== GIVEN EXERCISE ==
Reproduce all entries precisely, down to the last character.

* START RECORDS SUPPLIED *

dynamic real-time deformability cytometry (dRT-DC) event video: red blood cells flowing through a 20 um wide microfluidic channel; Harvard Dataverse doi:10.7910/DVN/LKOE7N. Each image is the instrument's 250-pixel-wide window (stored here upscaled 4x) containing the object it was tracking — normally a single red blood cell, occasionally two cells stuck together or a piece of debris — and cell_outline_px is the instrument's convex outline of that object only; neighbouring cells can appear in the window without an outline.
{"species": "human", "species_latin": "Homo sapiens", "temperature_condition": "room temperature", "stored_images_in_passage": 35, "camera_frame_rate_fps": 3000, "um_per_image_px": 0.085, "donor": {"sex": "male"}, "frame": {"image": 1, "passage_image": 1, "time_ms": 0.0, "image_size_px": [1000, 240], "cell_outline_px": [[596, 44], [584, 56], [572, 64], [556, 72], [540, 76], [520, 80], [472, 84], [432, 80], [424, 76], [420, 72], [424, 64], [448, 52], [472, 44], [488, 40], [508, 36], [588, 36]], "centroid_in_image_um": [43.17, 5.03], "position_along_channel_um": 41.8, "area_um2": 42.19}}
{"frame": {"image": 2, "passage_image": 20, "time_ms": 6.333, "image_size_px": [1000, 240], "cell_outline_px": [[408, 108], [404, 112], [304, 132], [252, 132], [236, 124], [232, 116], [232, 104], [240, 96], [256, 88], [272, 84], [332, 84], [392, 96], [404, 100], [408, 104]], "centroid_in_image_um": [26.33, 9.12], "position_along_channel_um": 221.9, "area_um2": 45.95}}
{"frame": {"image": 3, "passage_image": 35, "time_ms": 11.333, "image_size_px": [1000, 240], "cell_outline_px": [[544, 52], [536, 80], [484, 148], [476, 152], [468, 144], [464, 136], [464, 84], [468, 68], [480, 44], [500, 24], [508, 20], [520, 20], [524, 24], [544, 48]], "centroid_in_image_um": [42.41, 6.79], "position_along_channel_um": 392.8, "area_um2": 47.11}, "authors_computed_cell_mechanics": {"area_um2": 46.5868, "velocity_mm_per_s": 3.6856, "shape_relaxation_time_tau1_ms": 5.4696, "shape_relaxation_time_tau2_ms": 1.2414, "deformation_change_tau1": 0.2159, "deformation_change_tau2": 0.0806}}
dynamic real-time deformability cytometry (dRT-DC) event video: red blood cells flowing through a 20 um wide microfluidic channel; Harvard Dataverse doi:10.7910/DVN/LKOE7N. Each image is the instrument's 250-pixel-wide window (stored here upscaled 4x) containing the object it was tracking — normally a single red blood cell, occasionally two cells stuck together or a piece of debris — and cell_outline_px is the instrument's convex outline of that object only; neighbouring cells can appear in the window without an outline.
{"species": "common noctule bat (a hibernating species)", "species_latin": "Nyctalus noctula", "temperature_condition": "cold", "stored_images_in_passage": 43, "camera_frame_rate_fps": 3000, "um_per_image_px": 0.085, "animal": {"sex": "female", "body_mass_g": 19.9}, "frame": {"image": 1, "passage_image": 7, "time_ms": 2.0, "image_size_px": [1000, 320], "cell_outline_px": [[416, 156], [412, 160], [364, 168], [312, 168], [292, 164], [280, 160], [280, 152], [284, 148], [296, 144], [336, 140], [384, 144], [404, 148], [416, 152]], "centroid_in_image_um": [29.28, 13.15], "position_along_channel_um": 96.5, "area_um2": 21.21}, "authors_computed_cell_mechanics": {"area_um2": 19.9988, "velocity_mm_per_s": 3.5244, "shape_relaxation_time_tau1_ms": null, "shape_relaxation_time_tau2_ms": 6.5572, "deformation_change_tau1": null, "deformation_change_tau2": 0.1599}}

* END RECORDS SUPPLIED *

== SOLUTION TO THIS EXERCISE ==
dynamic real-time deformability cytometry (dRT-DC) event video: red blood cells flowing through a 20 um wide microfluidic channel; Harvard Dataverse doi:10.7910/DVN/LKOE7N. Each image is the instrument's 250-pixel-wide window (stored here upscaled 4x) containing the object it was tracking — normally a single red blood cell, occasionally two cells stuck together or a piece of debris — and cell_outline_px is the instrument's convex outline of that object only; neighbouring cells can appear in the window without an outline.
{"species": "human", "species_latin": "Homo sapiens", "temperature_condition": "room temperature", "stored_images_in_passage": 35, "camera_frame_rate_fps": 3000, "um_per_image_px": 0.085, "donor": {"sex": "male"}, "frame": {"image": 1, "passage_image": 1, "time_ms": 0.0, "image_size_px": [1000, 240], "cell_outline_px": [[596, 44], [584, 56], [572, 64], [556, 72], [540, 76], [520, 80], [472, 84], [432, 80], [424, 76], [420, 72], [424, 64], [448, 52], [472, 44], [488, 40], [508, 36], [588, 36]], "centroid_in_image_um": [43.17, 5.03], "position_along_channel_um": 41.8, "area_um2": 42.19}}
{"frame": {"image": 2, "passage_image": 20, "time_ms": 6.333, "image_size_px": [1000, 240], "cell_outline_px": [[408, 108], [404, 112], [304, 132], [252, 132], [236, 124], [232, 116], [232, 104], [240, 96], [256, 88], [272, 84], [332, 84], [392, 96], [404, 100], [408, 104]], "centroid_in_image_um": [26.33, 9.12], "position_along_channel_um": 221.9, "area_um2": 45.95}}
{"frame": {"image": 3, "passage_image": 35, "time_ms": 11.333, "image_size_px": [1000, 240], "cell_outline_px": [[544, 52], [536, 80], [484, 148], [476, 152], [468, 144], [464, 136], [464, 84], [468, 68], [480, 44], [500, 24], [508, 20], [520, 20], [524, 24], [544, 48]], "centroid_in_image_um": [42.41, 6.79], "position_along_channel_um": 392.8, "area_um2": 47.11}, "authors_computed_cell_mechanics": {"area_um2": 46.5868, "velocity_mm_per_s": 3.6856, "shape_relaxation_time_tau1_ms": 5.4696, "shape_relaxation_time_tau2_ms": 1.2414, "deformation_change_tau1": 0.2159, "deformation_change_tau2": 0.0806}}
dynamic real-time deformability cytometry (dRT-DC) event video: red blood cells flowing through a 20 um wide microfluidic channel; Harvard Dataverse doi:10.7910/DVN/LKOE7N. Each image is the instrument's 250-pixel-wide window (stored here upscaled 4x) containing the object it was tracking — normally a single red blood cell, occasionally two cells stuck together or a piece of debris — and cell_outline_px is the instrument's convex outline of that object only; neighbouring cells can appear in the window without an outline.
{"species": "common noctule bat (a hibernating species)", "species_latin": "Nyctalus noctula", "temperature_condition": "cold", "stored_images_in_passage": 43, "camera_frame_rate_fps": 3000, "um_per_image_px": 0.085, "animal": {"sex": "female", "body_mass_g": 19.9}, "frame": {"image": 1, "passage_image": 7, "time_ms": 2.0, "image_size_px": [1000, 320], "cell_outline_px": [[416, 156], [412, 160], [364, 168], [312, 168], [292, 164], [280, 160], [280, 152], [284, 148], [296, 144], [336, 140], [384, 144], [404, 148], [416, 152]], "centroid_in_image_um": [29.28, 13.15], "position_along_channel_um": 96.5, "area_um2": 21.21}, "authors_computed_cell_mechanics": {"area_um2": 19.9988, "velocity_mm_per_s": 3.5244, "shape_relaxation_time_tau1_ms": null, "shape_relaxation_time_tau2_ms": 6.5572, "deformation_change_tau1": null, "deformation_change_tau2": 0.1599}}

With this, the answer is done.